TASK OBJECTIVE => An image-free, verbatim transcription of the records is the expected result.
** Opening EXCERPTED RECORDS block **
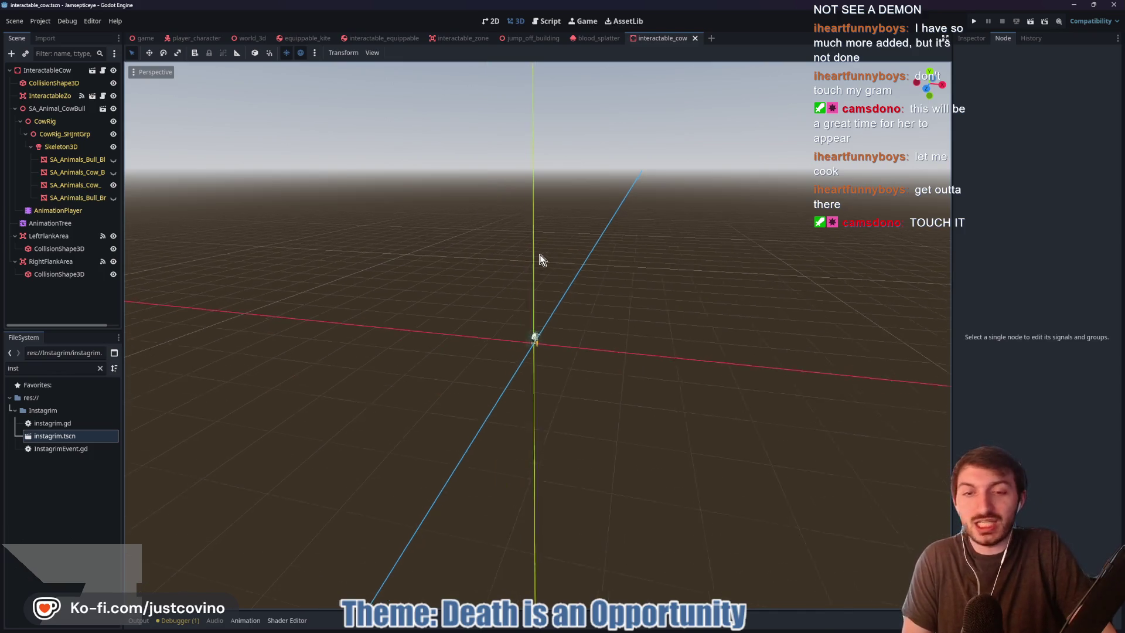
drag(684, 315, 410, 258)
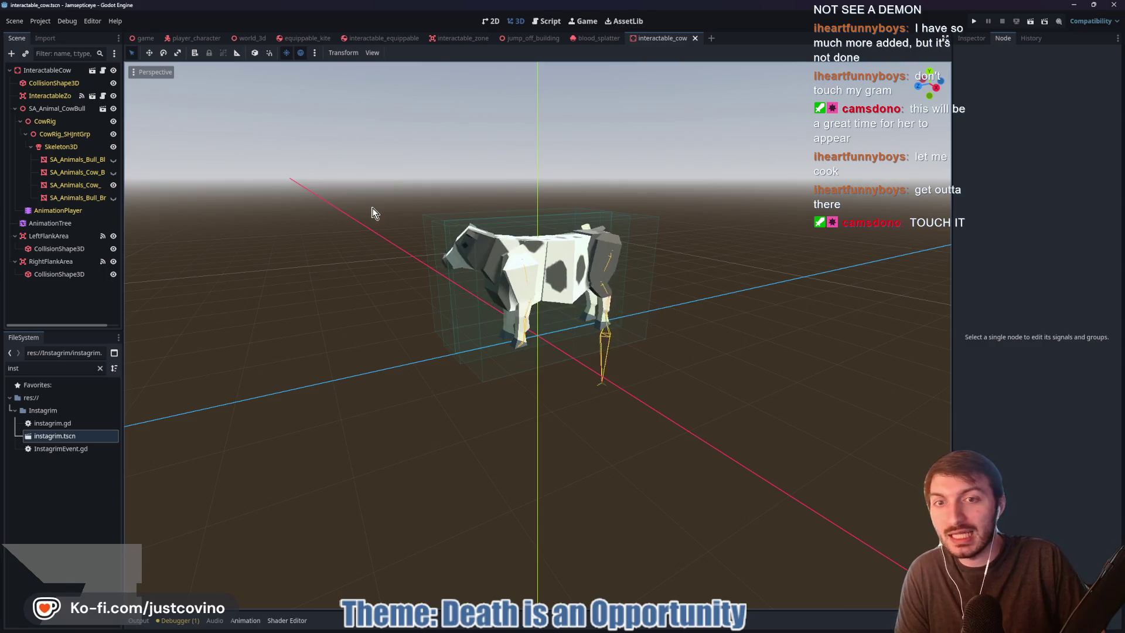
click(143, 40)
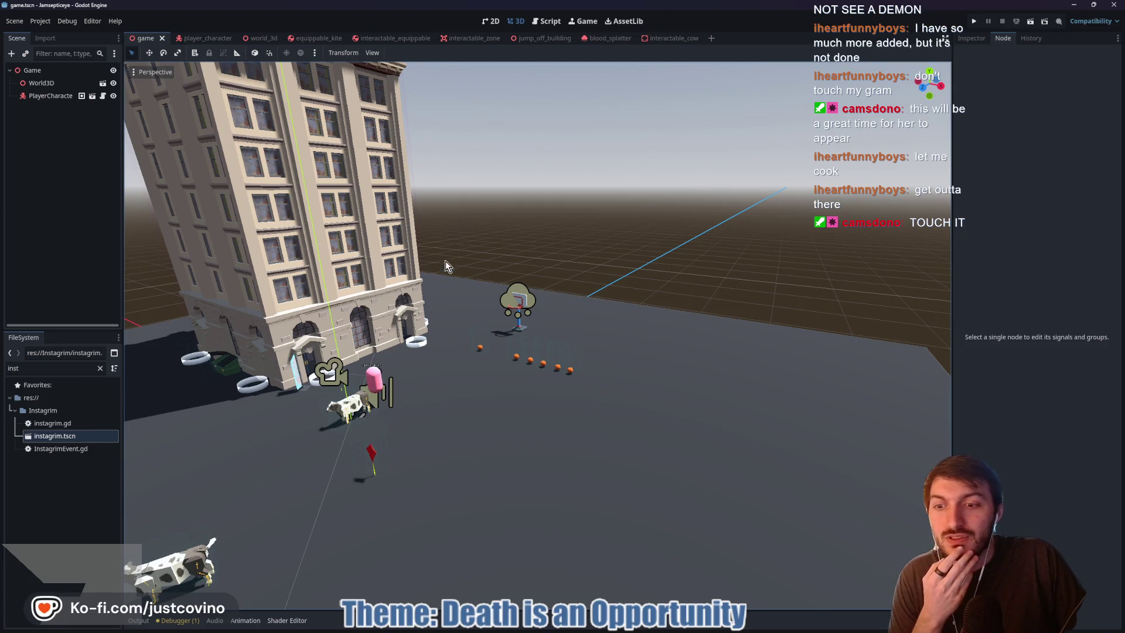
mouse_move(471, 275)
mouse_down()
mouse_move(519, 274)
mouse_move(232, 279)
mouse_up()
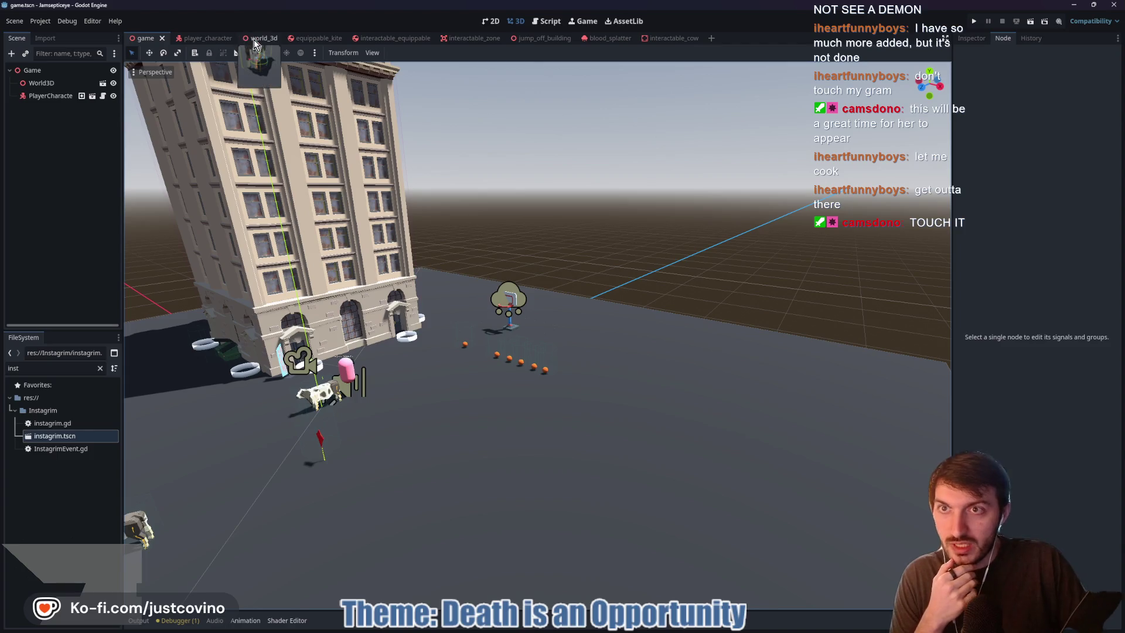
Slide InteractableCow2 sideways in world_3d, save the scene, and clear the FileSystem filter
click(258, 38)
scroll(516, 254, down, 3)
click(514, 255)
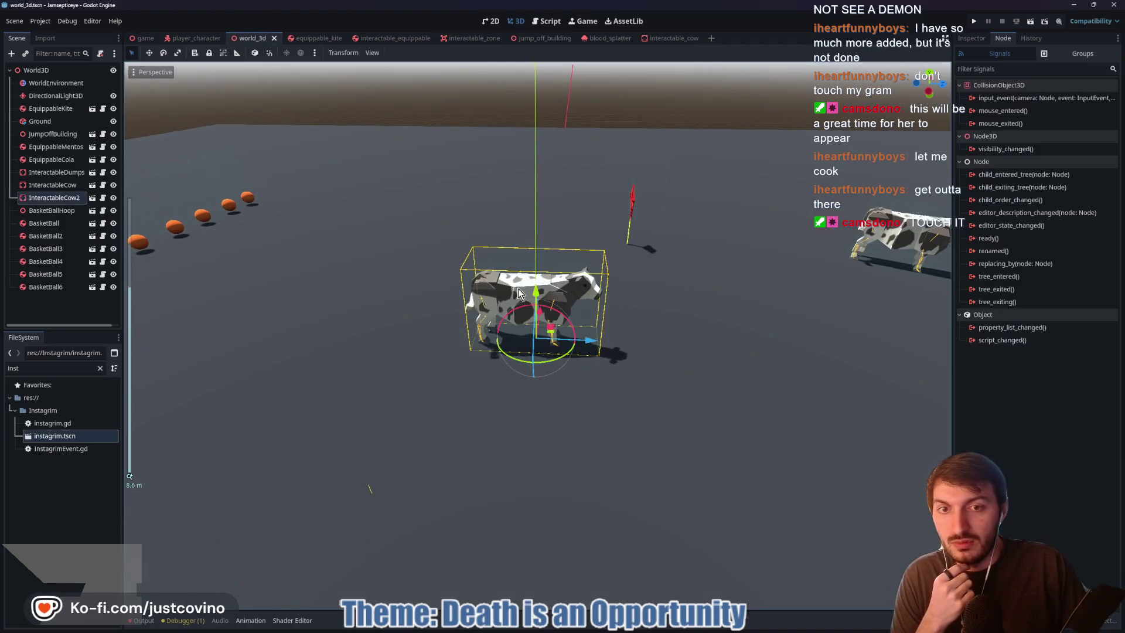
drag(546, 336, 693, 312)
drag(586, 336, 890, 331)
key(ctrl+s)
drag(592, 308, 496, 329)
** Closing EXCERPTED RECORDS block **
TASK ANSWER =>
drag(684, 315, 410, 258)
click(143, 40)
mouse_move(471, 275)
mouse_down()
mouse_move(519, 274)
mouse_move(232, 279)
mouse_up()
Slide InteractableCow2 sideways in world_3d, save the scene, and clear the FileSystem filter
click(258, 38)
scroll(516, 254, down, 3)
click(514, 255)
drag(546, 336, 693, 312)
drag(586, 336, 890, 331)
key(ctrl+s)
drag(592, 308, 496, 329)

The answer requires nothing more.